The lyrics are as thought provoking and poetic as one has come to expect from this veteran balladeer: "Going Through the Motions" sadly predicts "We'll have a big parade for every day that you stay clean...but when the trumpets fade, you'll go under like a submarine," while simplicity comes off profoundly in the last cut, "Beautiful;" "Sometimes it hurts me to feel such tenderness."
I must raise the glove of the first cut, "Dear John," a three-chord, energetic, keep-it-simple beefcake that comes at you swinging, laying out the character introductions and revving the engine of that Cadillac as we embark on our cross-country journey with John and Caroline. They must have hit slow traffic on Route 65, however, as the scenery just gets duller from there.

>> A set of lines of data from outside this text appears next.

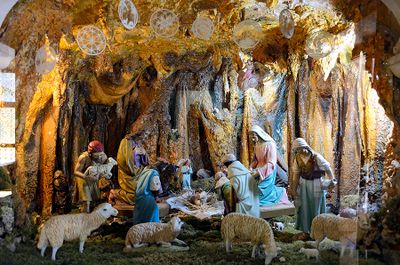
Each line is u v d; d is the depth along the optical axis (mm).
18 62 5113
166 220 6582
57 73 6176
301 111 7188
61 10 5285
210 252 5270
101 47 5895
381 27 4805
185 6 5863
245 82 7727
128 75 7316
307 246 5426
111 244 5559
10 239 4906
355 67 6207
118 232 6000
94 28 5777
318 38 6457
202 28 6441
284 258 4996
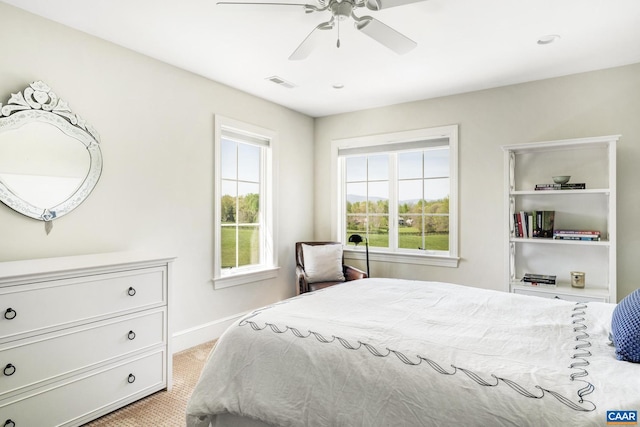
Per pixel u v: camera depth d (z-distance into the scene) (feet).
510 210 10.23
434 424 3.64
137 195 8.88
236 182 12.04
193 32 7.86
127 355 6.93
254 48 8.65
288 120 13.70
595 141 8.98
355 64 9.57
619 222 9.42
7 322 5.42
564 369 3.88
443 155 12.41
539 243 10.51
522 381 3.65
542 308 6.23
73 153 7.63
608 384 3.54
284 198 13.56
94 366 6.43
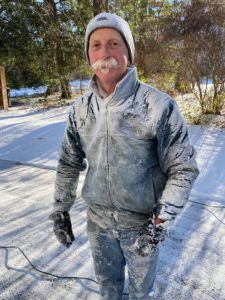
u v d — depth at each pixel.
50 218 1.85
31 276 2.65
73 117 1.61
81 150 1.72
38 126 8.05
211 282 2.48
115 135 1.45
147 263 1.67
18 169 5.13
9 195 4.13
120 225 1.62
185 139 1.45
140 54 9.38
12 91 17.80
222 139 5.86
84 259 2.83
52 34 11.72
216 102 7.56
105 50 1.40
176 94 9.38
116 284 1.88
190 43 7.54
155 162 1.51
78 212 3.60
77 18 11.66
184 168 1.46
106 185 1.56
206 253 2.81
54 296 2.43
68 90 13.02
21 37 12.09
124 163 1.48
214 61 7.29
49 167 5.15
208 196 3.79
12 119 9.53
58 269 2.72
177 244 2.94
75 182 1.83
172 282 2.49
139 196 1.54
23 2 11.38
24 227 3.36
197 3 7.55
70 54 12.39
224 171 4.43
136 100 1.42
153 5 10.00
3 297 2.44
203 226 3.21
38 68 12.91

Song for song the work contains much interest, yet somehow the album taken as a whole suffers as a repetitive, indistinct mass steeped in black eye-rolling melancholy. Familiar turf for Ms. Mann, but in this instance, thankfully, there is a framework to embrace as opposed to the uncontrolled seepage of 2002's Lost in Space and the majority of Bachelor No. 2. The stupefying ease with which she knocks out her own complicated musical arrangements damn near takes a dive to the mundane overall effect of The Forgotten Arm. Stock up on ammonia capsules.